Most people view Berkshire Hathaway’s increasing cash hoard — it stood at $111 billion at the end of June, the largest cash balance in its history — like a noose around its neck, threatening the company’s growth and the future appreciation of BRK.B stock.

Unfortunately, despite the Oracle of Omaha (Warren Buffett) loosening the company’s share repurchase requirements in July, it doesn’t look as though he’s got much of an appetite for anything at current valuations including BRK.B stock.

I view the cash situation in a slightly different way.

First, when the market suffers a major correction of 10% or more — it’ll be sooner rather than later given the fact the company’s cash position tends to grow to its highest levels right before a market crash — Berkshire Hathaway will have a boatload of money to buy back its stock at sub-$200 share prices.

Secondly, I believe that Berkshire Hathaway should be broken up into two companies with most of the cash going to a mini-Berkshire Hathaway to fund the purchase of smaller companies that are too tiny for the parent to consider.

The more cash available means more potential purchases for a mini-Berkshire Hathaway.

Cash, especially during a correction, is king. Buffett’s patience will be rewarded one way or another.

All But One Operating Segment Grew

The company’s insurance business accounted for 24.9% of Berkshire Hathaway’s overall revenue in the quarter, growing 13.1% over last year. Only one of seven operating segments had a decline in revenue in the quarter — McLane Company saw a drop of 1.0% year over year — demonstrating the overall strength of the U.S. and global economies.

I’ve long thought that Berkshire Hathaway should dispose of McLane Company because it accounts for almost 20% of revenue but contributes less than 1% of profits.

McLane’s performance in the second quarter did little to change my mind. The rest, especially GEICO, were works of art.

Apple Is a Keeper

Berkshire Hathaway’s investment in Apple (NASDAQ:AAPL) — it owned 246.5 million shares of the iPhone maker at the end of June; its shareholdings are now worth $51 billion — is turning out to be a much better tech investment than IBM (NYSE:IBM).

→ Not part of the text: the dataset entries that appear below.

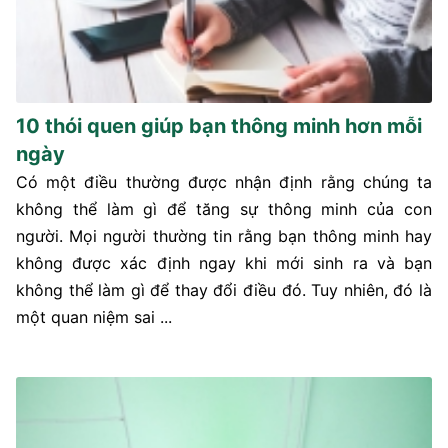
10 thói quen giúp bạn thông minh hơn mỗi
ngày
Có một điều thường được nhận định rằng chúng ta
không thể làm gì để tăng sự thông minh của con
người. Mọi người thường tin rằng bạn thông minh hay
không được xác định ngay khi mới sinh ra và bạn
không thể làm gì để thay đổi điều đó. Tuy nhiên, đó là
một quan niệm sai ...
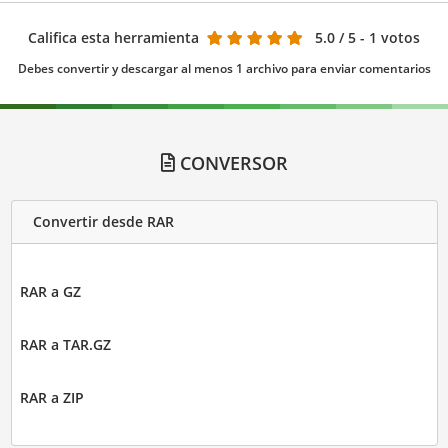
Califica esta herramienta
5.0
/ 5 - 1 votos
Debes convertir y descargar al menos 1 archivo para enviar comentarios
CONVERSOR
Convertir desde RAR
RAR a GZ
RAR a TAR.GZ
RAR a ZIP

In fact, Apple could turn out to be the company’s best equity investment in its history.

Consider that Berkshire Hathaway paid $11.8 billion for its Wells Fargo (NYSE:WFC) stake; that stake is now worth about $28.4 billion based on 482.5 million shares. Given that Buffett’s been buying WFC shares since at least 1995, the annualized rate return isn’t nearly as high as you might think.

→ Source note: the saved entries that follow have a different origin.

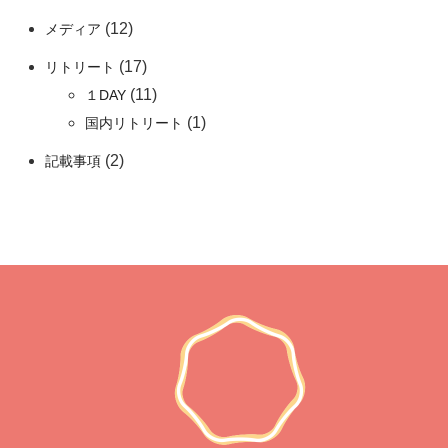
(12)
メディア
(17)
リトリート
(11)
１DAY
(1)
国内リトリート
(2)
記載事項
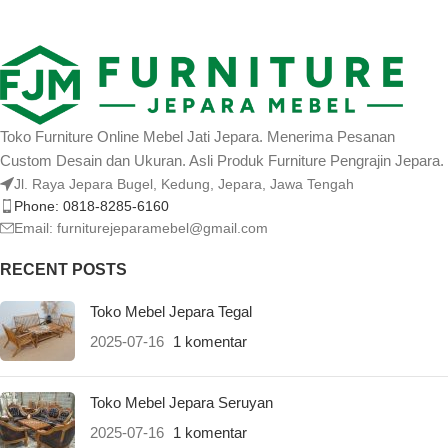
Toko Furniture Online Mebel Jati Jepara. Menerima Pesanan
Custom Desain dan Ukuran. Asli Produk Furniture Pengrajin Jepara.
Jl. Raya Jepara Bugel, Kedung, Jepara, Jawa Tengah
Phone: 0818-8285-6160
Email:
furniturejeparamebel@gmail.com
RECENT POSTS
Toko Mebel Jepara Tegal
2025-07-16
1 komentar
Toko Mebel Jepara Seruyan
2025-07-16
1 komentar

Meanwhile, Berkshire Hathaway bought its first shares of Apple in May 2016. At the end of December, it owned 166.7 million shares at the cost of $21.0 billion.

At the end of June, the company’s Apple holdings were worth $47.2 billion, which means Buffett picked up 87 million shares of Apple in the first six months of the year [$47.2 billion divided by $185 (share price on June 30) equals 254 million shares less the 166.7 million at the end of December].

Assuming Berkshire Hathaway paid $180 a share for these shares, its overall cost for its 254 million shares would be $36.7 billion or $144.48 per share.

That’s a gain of 43.4% over a little more than two years. With more than $700 million in annual dividends, I doubt Buffett’s too worried about his IBM investment at this point.

The Bottom Line on BRK.B Stock

Forget its poor stock performance in 2018; forget the fact it has too much cash; and forget the fact Buffett is 87 years old.

The most important thing to remember is he continues to generate enormous profits for shareholders — and that’s the only thing that matters in the long run.

As of this writing, Will Ashworth did not hold a position in any of the aforementioned securities.